Between the years 2005 and 2010, Free Press LDA disclosures showed the group had spent little more than $150,000 on direct lobbying of legislators and federal employees. But tax filings with the IRS–only presently available up to the year 2008–revealed the organization had spent nearly $1 million on lobbying in little more than half that time.
When it was reported recently that senior FCC officials were taking off-the-record meetings with leaders in the telecommunications industry over the agency’s proposed redesign of the nation’s broadband system, Free Press cried foul, claiming that top federal regulators were “meeting exclusively with industry representatives.”
But federal regulators were not holding exclusive meetings with industry figures: As early as 2009, Free Press aides were meeting with senior officials at the NTIA; the meetings were never disclosed in the group’s quarterly LDA reports.
Emails obtained by the Daily Caller revealed one senior Free Press staffer had requested meetings with NTIA’s chief of staff Tom Power to discuss the administration’s net neutrality agenda.
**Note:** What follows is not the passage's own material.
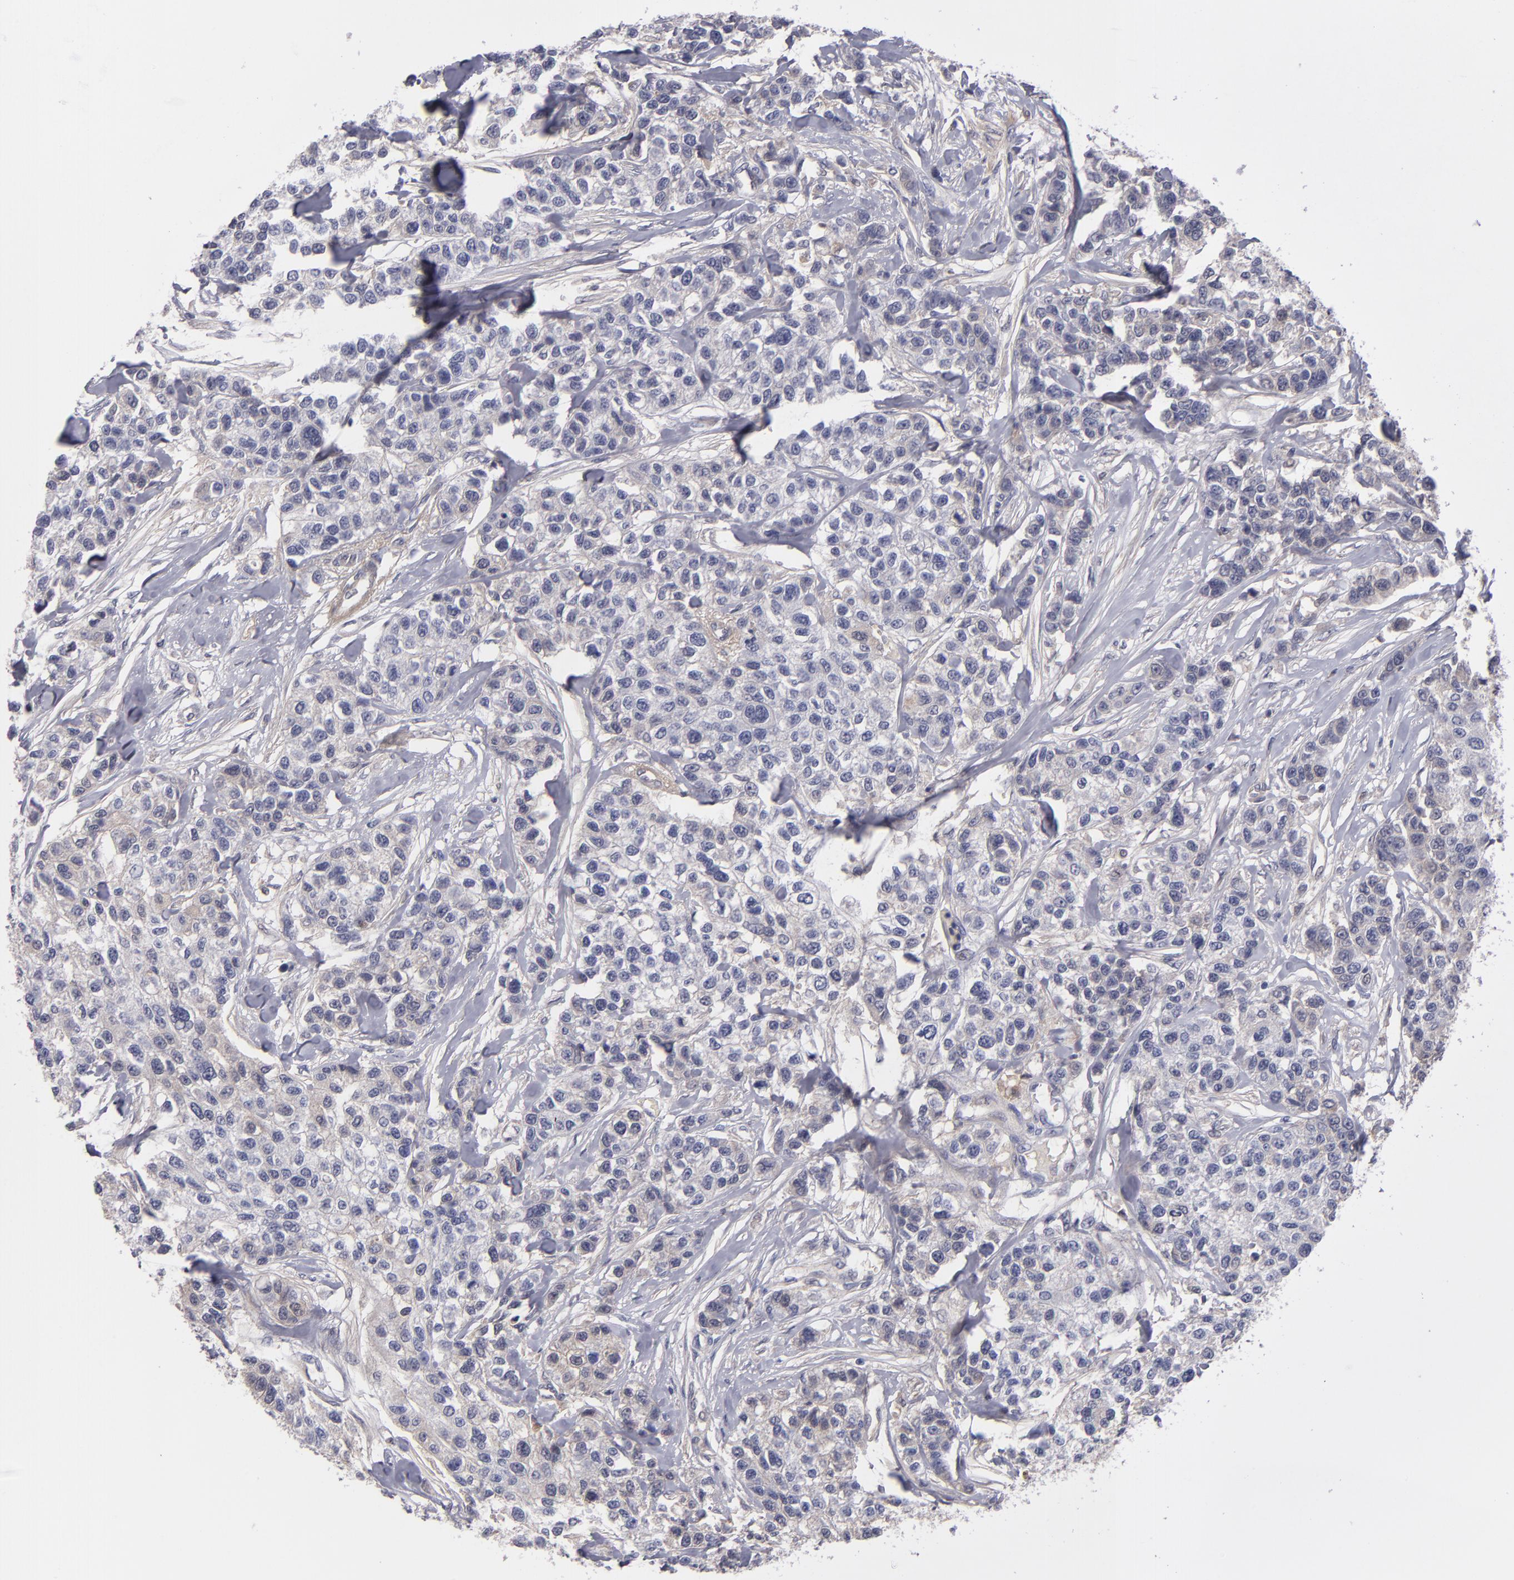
{"staining": {"intensity": "weak", "quantity": "<25%", "location": "cytoplasmic/membranous"}, "tissue": "breast cancer", "cell_type": "Tumor cells", "image_type": "cancer", "snomed": [{"axis": "morphology", "description": "Duct carcinoma"}, {"axis": "topography", "description": "Breast"}], "caption": "Breast cancer was stained to show a protein in brown. There is no significant staining in tumor cells.", "gene": "ITIH4", "patient": {"sex": "female", "age": 51}}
It was agreed that the men would meet at a Capitol Hill Starbucks — conveniently at a location where the meeting would go unreported.
According to Power’s public schedule, the pair met privately a total of three times in 2009. And on a separate occasion, Power and an aide met with a Free Press agent in August.
None of the meetings were disclosed.
Separate to the undisclosed NTIA coffee house rendezvous, FCC visitor logs revealed Free Press staff visited the agency on nearly 30 separate occasions between February 2009 and October 2009.
None of those meetings, either, were included in Free Press’ LDA reports.
“It’s a tough sell to argue that on 30 separate visits, Free Press staffers only went to the FCC–the gatekeeper of net neutrality–to talk about the weather,” one keen observer of telecommunications industry told Capitol Confidential. “Pretty obvious that Free Press willfully broke federal disclosure laws.”